I’m now meant to describe my cooking adventures with the book, but none of the chefs I spoke to said they had ever really executed any of the recipes. Nobody bought it to cook from. They bought it for a bit of Marco. It includes Pierre Koffmann’s pig’s trotter stuffed with a chicken mousseline. I made that last summer in lockdown, when I was missing restaurants and desperate. I don’t need to do it again. Instead, I have a crack at his lemon tart. The recipe is bizarre. Without saying so, it provides the ingredients for two tarts. Though it says it’s for a tart serving eight, it gives no tin measurement. The pastry is far too dry and unworkable. It’s almost as if Marco Pierre White wasn’t actually trying to provide a useful recipe. With improvisation I get something mildly edible, but I quickly conclude this really isn’t a cookbook for the likes of me. Or anyone for that matter.

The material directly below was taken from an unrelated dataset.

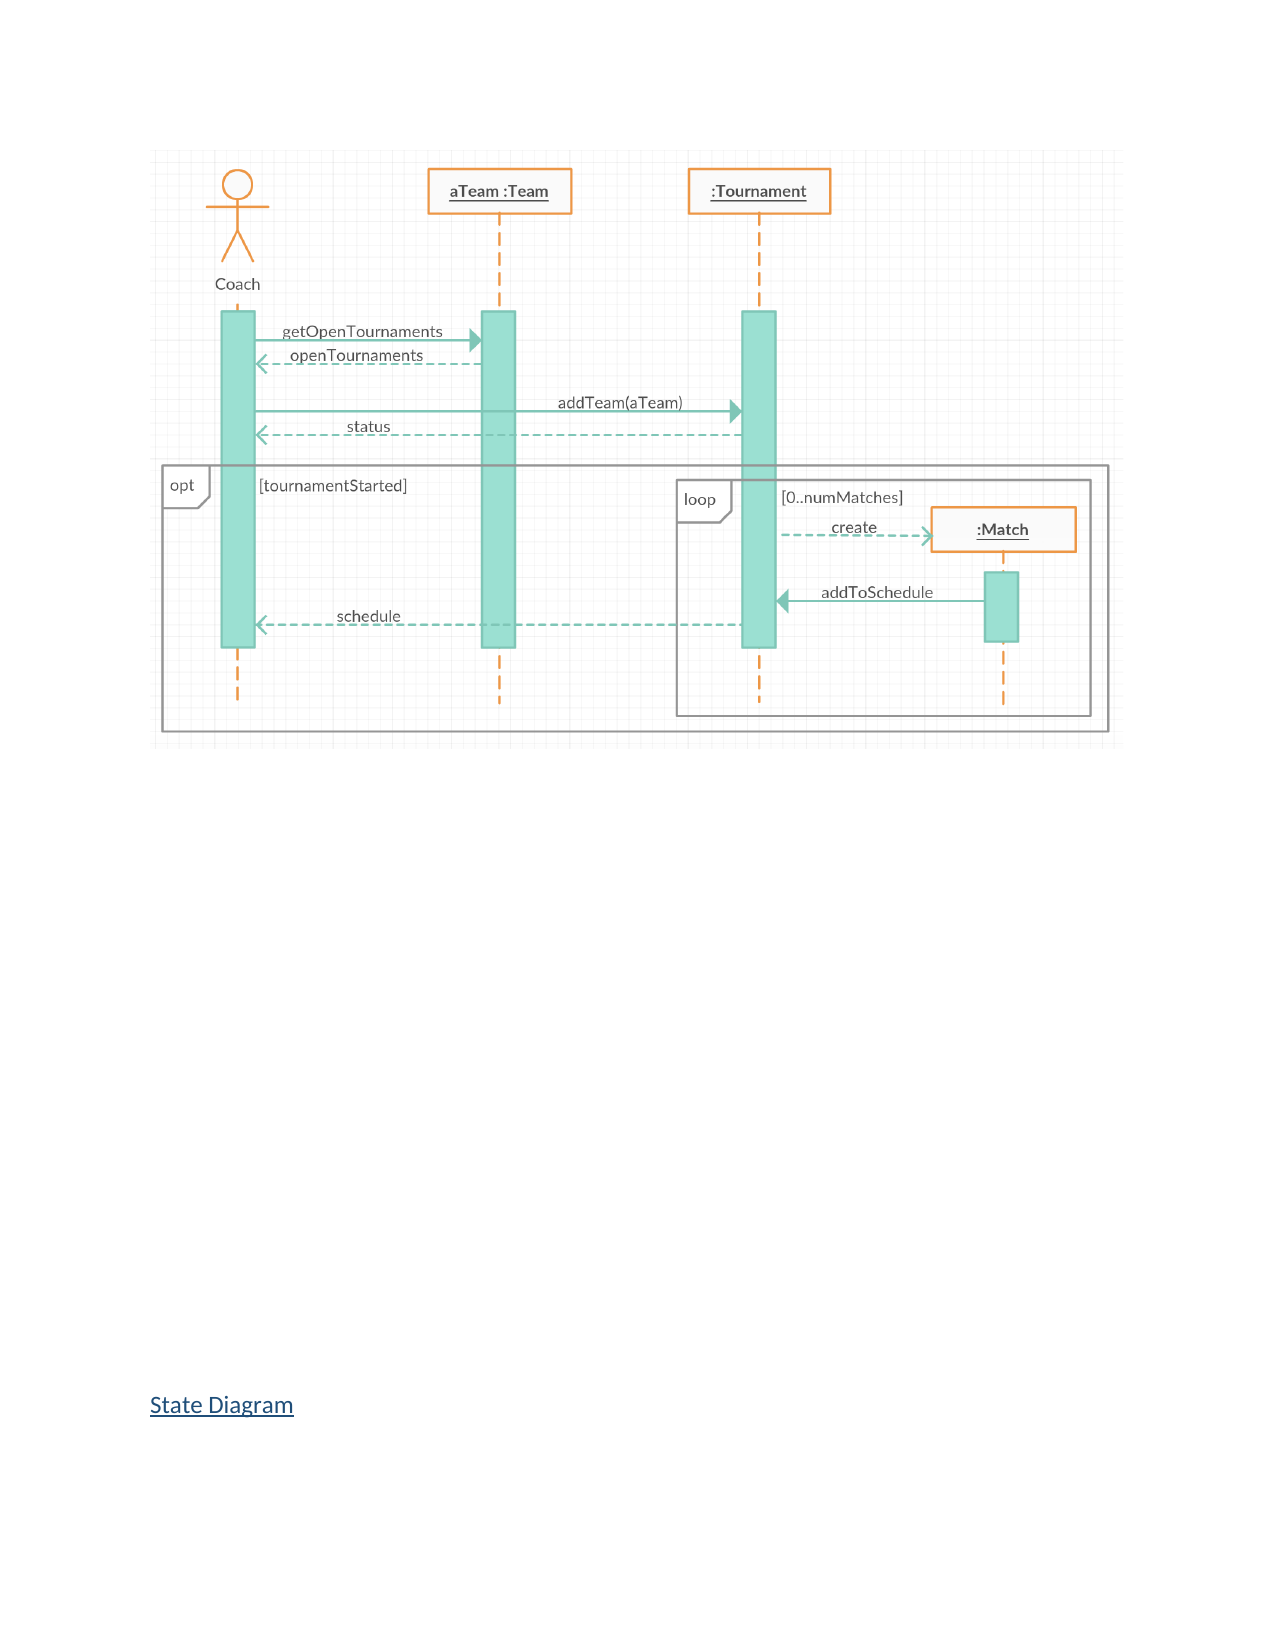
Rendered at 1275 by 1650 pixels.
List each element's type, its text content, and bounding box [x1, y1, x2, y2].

picture [150, 150, 1124, 749]
text State Diagram [150, 1389, 1125, 1420]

In 2015, a 25th anniversary edition of White Heat was published, full of testimonials to the book’s brilliance by chefs it had influenced. One of those was the young lad from Nottingham who had only been able to afford it because he found it in a charity shop. “How mad is that?” Sat Bains says. Three decades on from its first publication there is no doubt: to a certain type of chef White Heat and Marco Pierre White still matter.
White Heat 25 by Marco Pierre White (Mitchell Beazley, £30) is available from guardianbookshop.com
News bites
Let’s kick off with some indulgence. Wiltshire Truffles which, like so many food companies, has moved from supplying restaurants to selling to the wider public, has started a partnership with Brett Graham, of the shuttered Ledbury. They’re selling a truffle cream, essentially a truffle-boosted mayo. A pound from each purchase goes to the homelessness charity Streetsmart. There’s also the Ledbury Truffle and Honey Ham at £45, made with legs of Windsor Park pigs, 20g of truffle and Aynhoe Park honey. Visit wiltshiretruffles.com.

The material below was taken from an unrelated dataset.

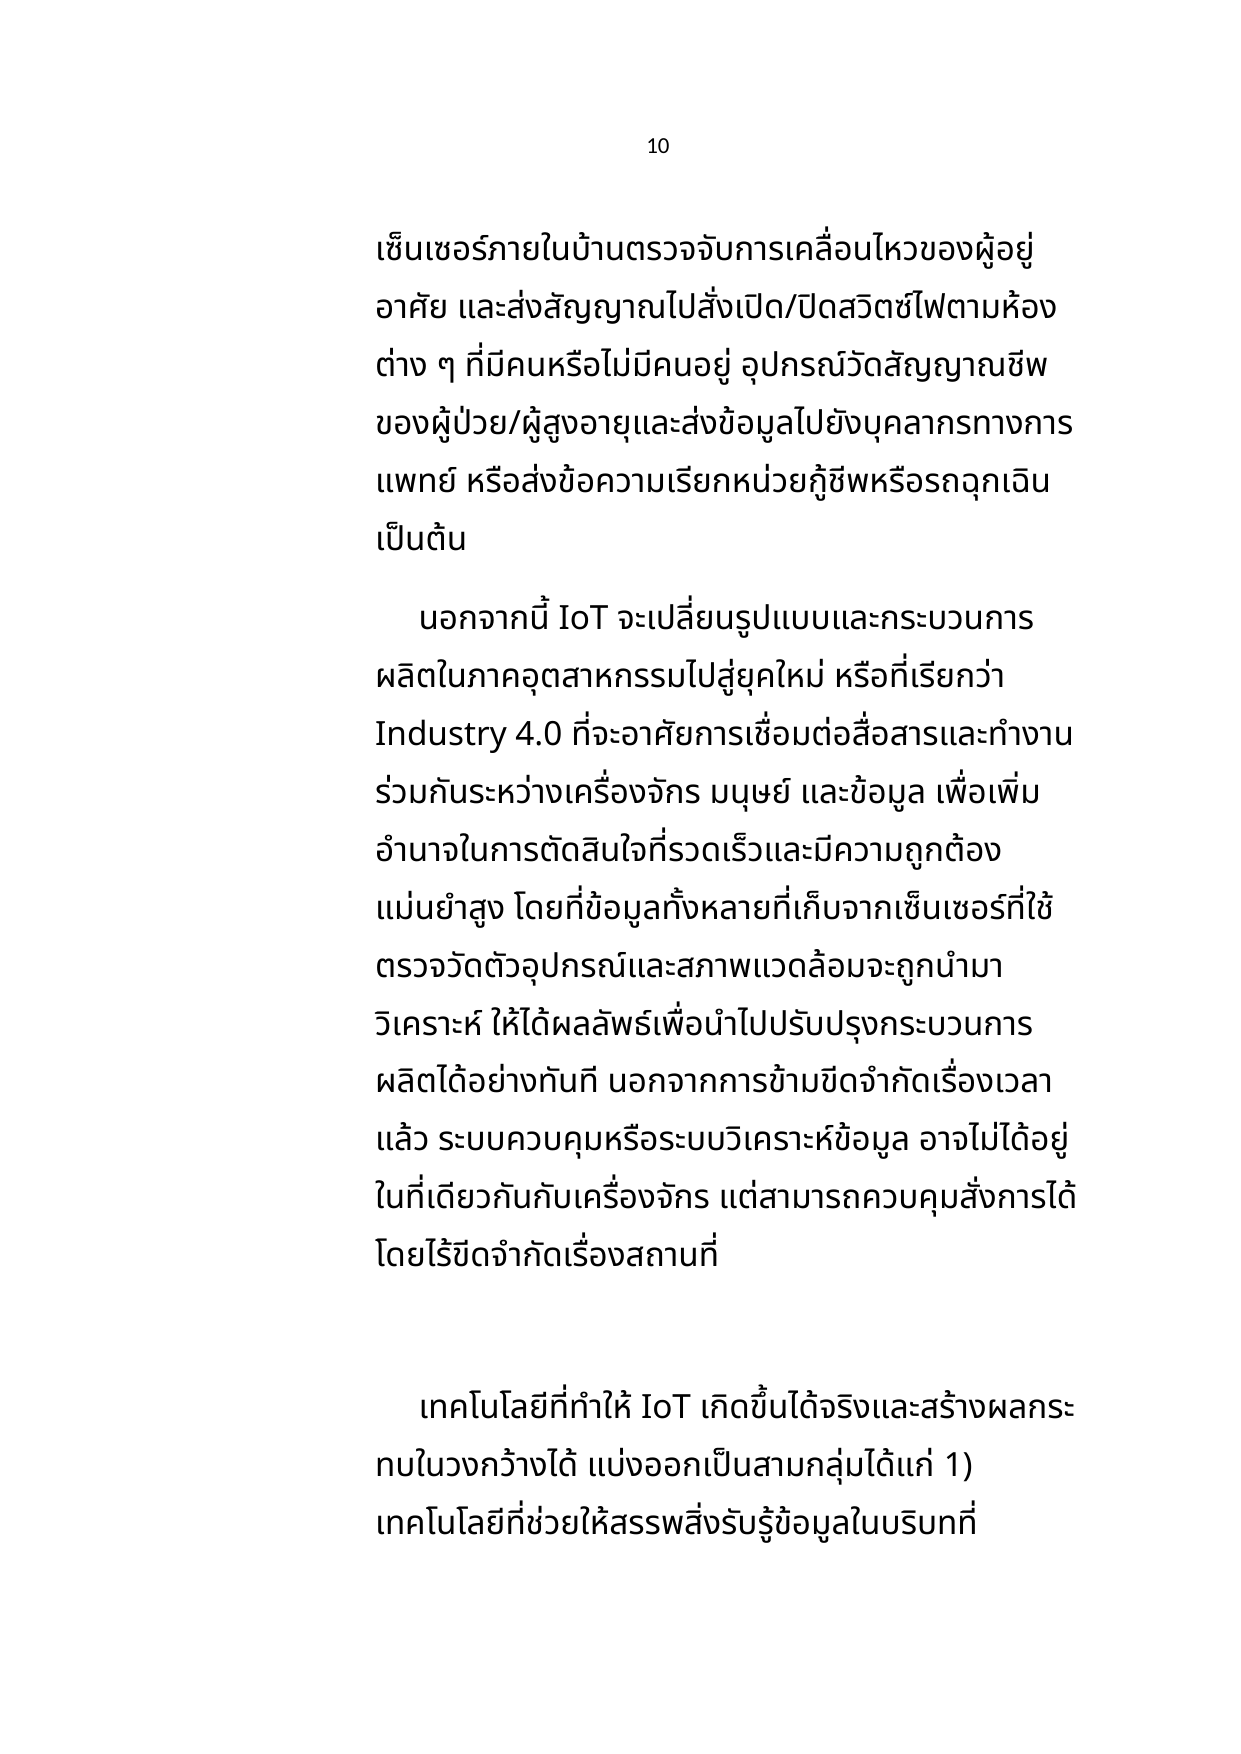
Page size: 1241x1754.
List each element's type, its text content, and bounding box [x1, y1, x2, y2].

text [375, 225, 1090, 565]
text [375, 1383, 1090, 1550]
text นอกจากนี้ IoT จะเปลี่ยนรูปแบบและกระบวนการผลิตในภาคอุตสาหกรรมไปสู่ยุคใหม่ หรือที่เรียกว่า Industry 4.0 ที่จะอาศัยการเชื่อมต่อสื่อสารและทำงานร่วมกันระหว่างเครื่องจักร มนุษย์ และข้อมูล เพื่อเพิ่มอำนาจในการตัดสินใจที่รวดเร็วและมีความถูกต้องแม่นยำสูง โดยที่ข้อมูลทั้งหลายที่เก็บจากเซ็นเซอร์ที่ใช้ตรวจวัดตัวอุปกรณ์และสภาพแวดล้อมจะถูกนำมาวิเคราะห์ ให้ได้ผลลัพธ์เพื่อนำไปปรับปรุงกระบวนการผลิตได้อย่างทันที นอกจากการข้ามขีดจำกัดเรื่องเวลาแล้ว ระบบควบคุมหรือระบบวิเคราะห์ข้อมูล อาจไม่ได้อยู่ในที่เดียวกันกับเครื่องจักร แต่สามารถควบคุมสั่งการได้โดยไร้ขีดจำกัดเรื่องสถานที่ [375, 594, 1090, 1282]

Meanwhile Edinburgh’s much adored Gardener’s Cottage has introduced UK-wide delivery of their own smoked salmon, made from RSPCA-assured high welfare Scottish salmon, cured by hand. The Finish at Home Supper Kit costs £38 a head, and includes a starter of their beetroot cure oak-smoked salmon with wild garlic, smoked tomato and olive focaccia followed by smoked sea trout with asparagus and a lemon and thyme butter sauce (cottagepieandsmokehouse.co).

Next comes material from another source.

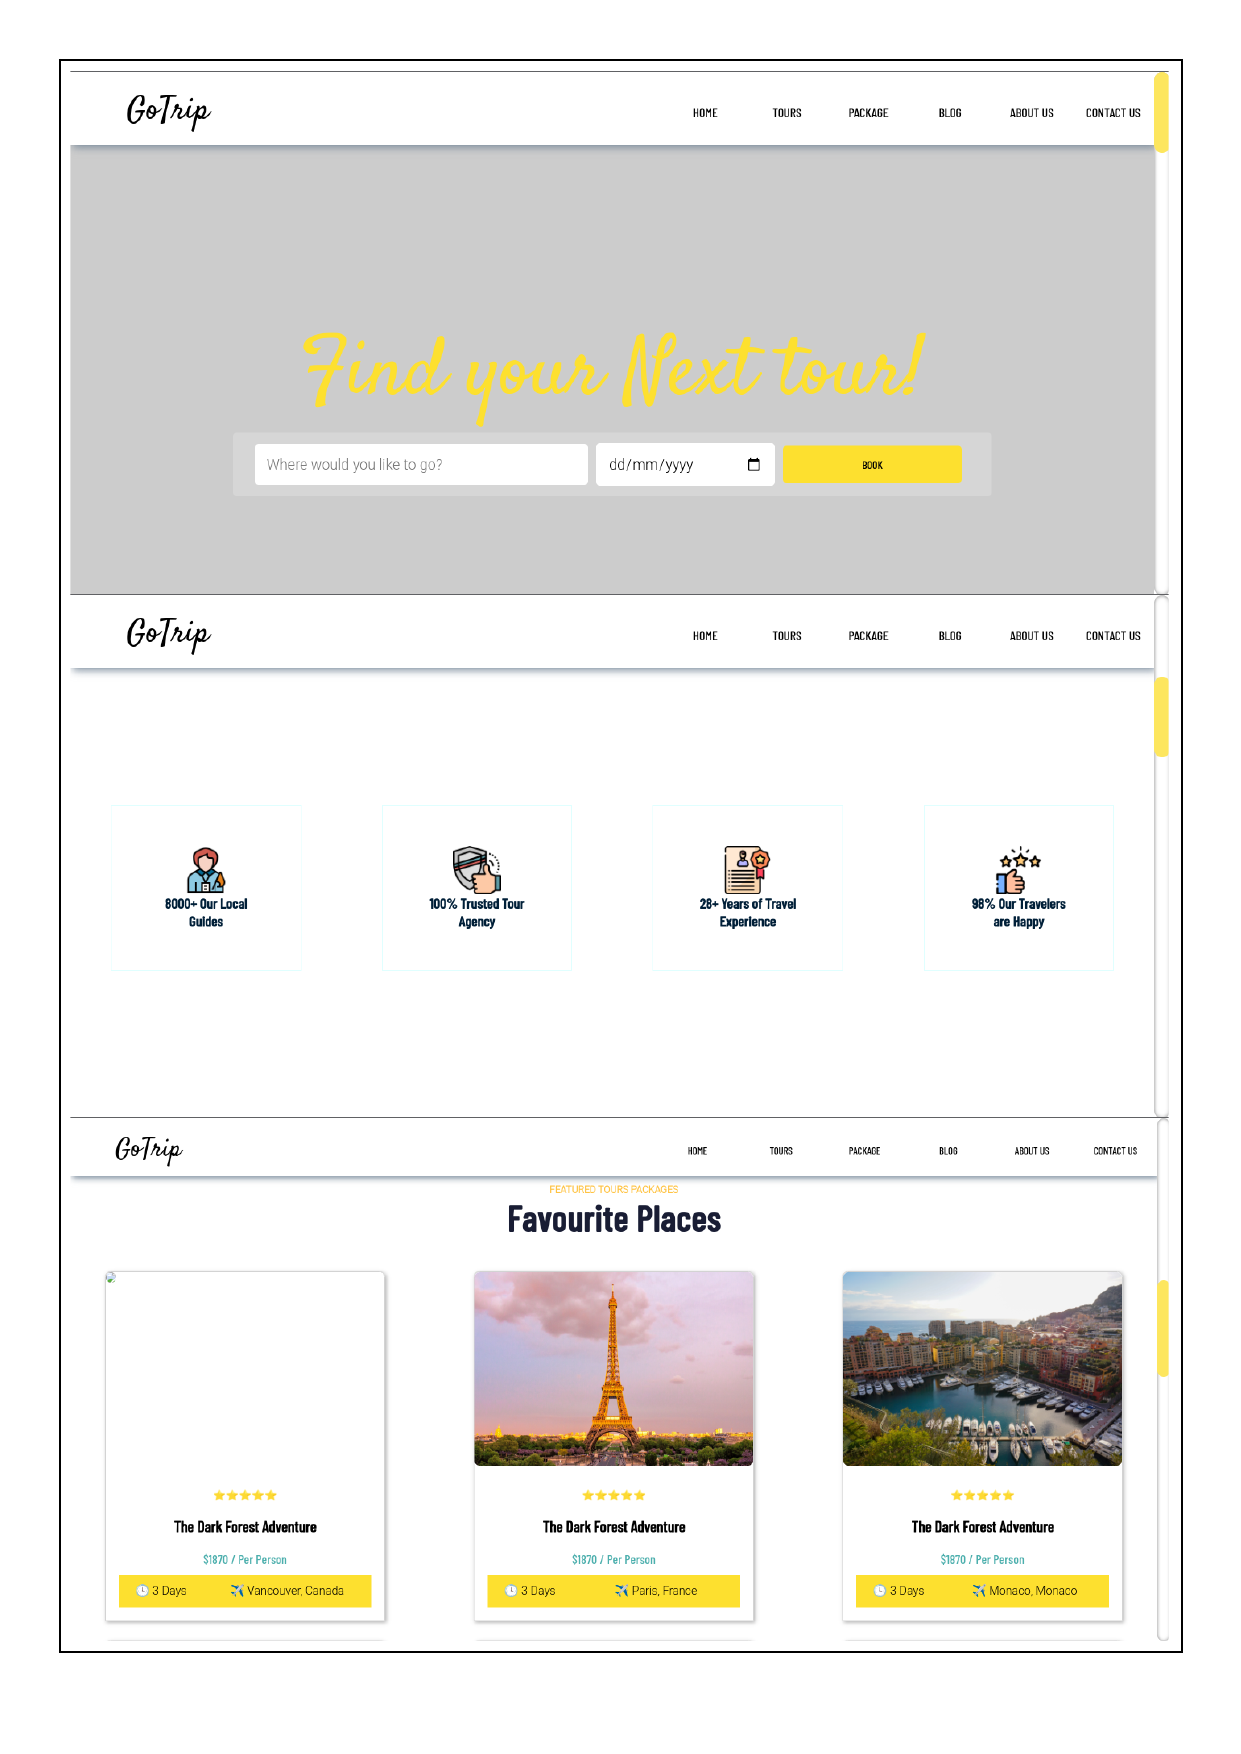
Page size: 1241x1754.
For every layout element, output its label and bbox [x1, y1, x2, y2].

picture [70, 71, 1169, 1641]
table_header [61, 61, 1181, 1651]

With enviable optimism, the 2021 summer festival circuit is showing signs of life. One of the most recent to announce is Bigfoot, which describes itself as the UK’s first craft beer and music festival, to be held this June at Ragley Hall in Warwickshire. For the purposes of this column, it’s the food offering that’s eye-catching, from restaurants such as 10 Greek Street and Patty & Bun, alongside a variety of chefs including Rovi’s Neil Campbell, Ramael Scully, Andrew Clarke and barbecue expert Genevieve Taylor. Visit bigfootfestival.co.uk.